A Operação Linea Rubra foi deflagrada para combater a expansão da facção criminosa Comando Vermelho em Rio Claro e região. A ação é conduzida pela Delegacia de Investigações Gerais (DIG) da Polícia Civil de Rio Claro e pelo GAECO de Piracicaba.
O objetivo principal da Operação Linea Rubra é estabelecer um limite ao avanço territorial do grupo criminoso. A investigação busca desarticular a estrutura logística, financeira e operacional da organização, que ocupa o vácuo de poder deixado após operações anteriores no município.
Medidas judiciais e bloqueio de bens na Operação Linea Rubra
A Justiça decretou medidas severas contra os investigados, incluindo 19 prisões preventivas e 26 mandados de busca e apreensão. O impacto financeiro é significativo, com o sequestro de R$ 33,6 milhões em contas bancárias e o bloqueio de 39 veículos e 12 imóveis.
Para o cumprimento das ordens, foram mobilizados 120 policiais civis, promotores de Justiça e 41 viaturas. A estrutura contou ainda com o apoio do Serviço Aerotático (SAT) e da Secretaria da Fazenda do Estado de São Paulo.
Liderança e vínculo com o Comando Vermelho
As investigações apontam que Leonardo Felipe Panono Scupin Calixto, conhecido como “Bode”, assumiu o controle do crime local. Diferente de grupos anteriores, “Bode” passou a integrar o Comando Vermelho, tornando-se uma liderança da facção no interior paulista.

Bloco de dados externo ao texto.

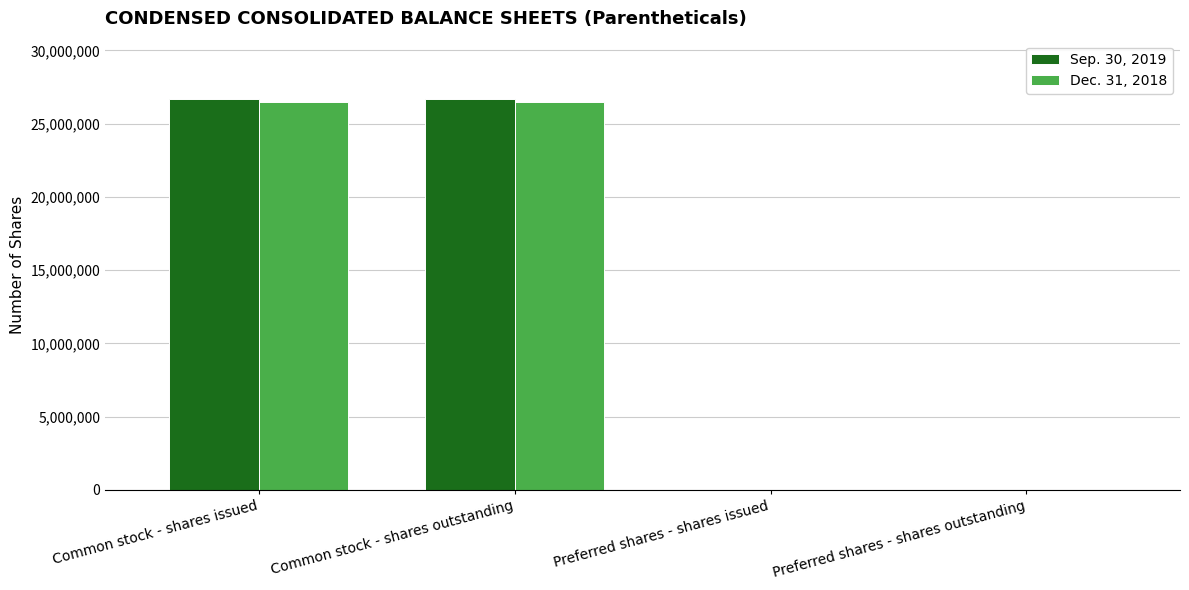

How many data points does each series have?

4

Atualmente, o líder e seu principal colaborador, Luan Barbosa de Almeida Félix, são considerados foragidos. Há indícios de que ambos estejam escondidos em comunidades do Rio de Janeiro, como o complexo Fallet-Fogueteiro, sob proteção da facção.

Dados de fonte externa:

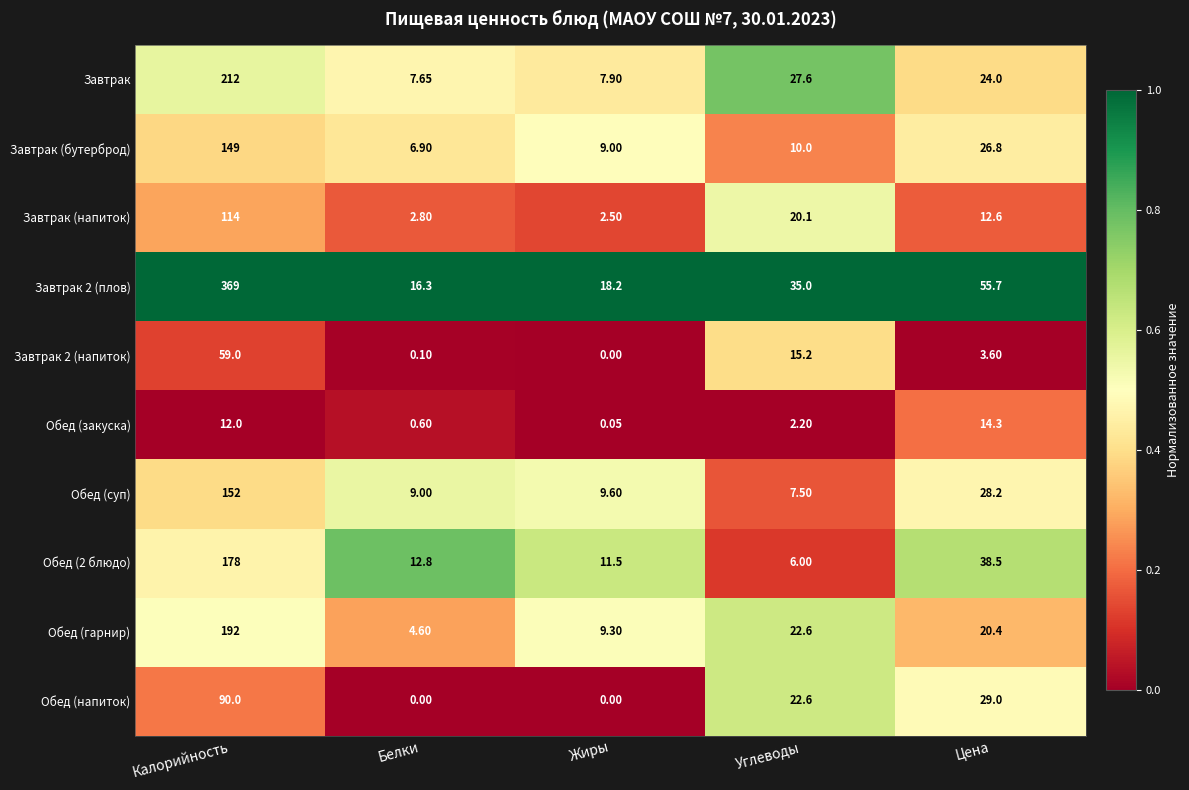

At which label does Завтрак 2 (плов) first exceed 35?

Калорийность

Esquema de lavagem de dinheiro e logística
A organização criminosa utilizava métodos profissionalizados, como “carros-cofre” com compartimentos ocultos para o transporte de drogas e valores. A movimentação financeira registrada superou R$ 1,19 milhão em menos de um mês.
O esquema de lavagem de dinheiro envolvia empresas de fachada, como construtoras e consultorias. O grupo utilizava “laranjas” e contas de passagem para movimentar recursos via PIX e TED, dificultando o rastreamento feito pelas autoridades.